Dataset records below:

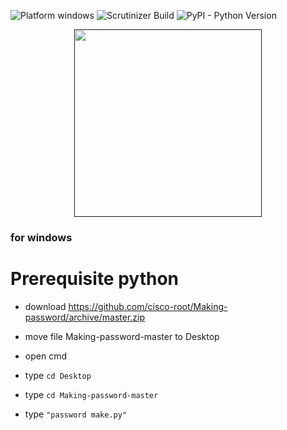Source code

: 

![Platform windows](https://img.shields.io/badge/Platform-windows-lightgrey.svg)
![Scrutinizer Build](https://img.shields.io/scrutinizer/build/g/filp/whoops.svg?style=flat-square)
![PyPI - Python Version](https://img.shields.io/pypi/pyversions/Django.svg)

<p align="center">
  <a href=""><img width="300" src="https://mr-robot1.cf/cat-unicorn.jpg"></a>


### for windows


# Prerequisite python 


- download https://github.com/cisco-root/Making-password/archive/master.zip


- move file Making-password-master to Desktop


- open cmd 


- type `cd Desktop`


- type `cd Making-password-master`


- type `"password make.py"`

End of Dataset records.

*How to complete this task:* Copy out the listing exactly as it stands, but not the pictures.

*Expected answer:*
Source code

: 

![Platform windows](https://img.shields.io/badge/Platform-windows-lightgrey.svg)
![Scrutinizer Build](https://img.shields.io/scrutinizer/build/g/filp/whoops.svg?style=flat-square)
![PyPI - Python Version](https://img.shields.io/pypi/pyversions/Django.svg)

<p align="center">
  <a href=""><img width="300" src="https://mr-robot1.cf/cat-unicorn.jpg"></a>


### for windows


# Prerequisite python 


- download https://github.com/cisco-root/Making-password/archive/master.zip


- move file Making-password-master to Desktop


- open cmd 


- type `cd Desktop`


- type `cd Making-password-master`


- type `"password make.py"`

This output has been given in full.